TVA will complete the teardown of the Watts Bar coal plant near Spring City, Tenn., today.
The fossil plant, built in 1942 as the Tennessee Valley Authority's first coal plant and idled since 1985, had become a $1 million-a-year drain on agency resources and a potential safety hazard, said Robert Fisher, TVA senior vice president for fossil generation.
"By doing the deconstruction now, we are taking advantage of a strong market for scrap metals, which will help keep the cost of the project very low," Fisher said in a prepared statement.
Fisher and TVA spokesman Scott Brooks said the utility spent about $1.2 million tearing down the facility, which is near the Watts Bar Nuclear Plant along the Tennessee River.

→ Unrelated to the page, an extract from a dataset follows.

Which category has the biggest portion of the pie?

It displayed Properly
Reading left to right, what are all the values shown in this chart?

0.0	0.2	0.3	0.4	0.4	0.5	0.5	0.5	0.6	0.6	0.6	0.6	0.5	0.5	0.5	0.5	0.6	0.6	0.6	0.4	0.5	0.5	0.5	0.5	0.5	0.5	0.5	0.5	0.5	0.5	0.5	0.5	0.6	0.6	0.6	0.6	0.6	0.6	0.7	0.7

That's about as much money as the utility has been spending every year to keep the building "safely standing," Brooks said.
Deconstruction began in July, and more than 90 percent of the building's materials have been sold to recycling facilities or reused, officials said.
Brooks said TVA didn't announce the deconstruction plan or the work before now because officials wanted to avoid scrap-metal thievery at the site.
More than 150 people worked at the plant when it was running, Brooks said.
"It had four units that produced a total of 260 megawatts for the TVA system," he said. That was enough power to supply electricity to about 152,000 Tennessee Valley homes.
TVA will retain ownership of the property, Brooks said.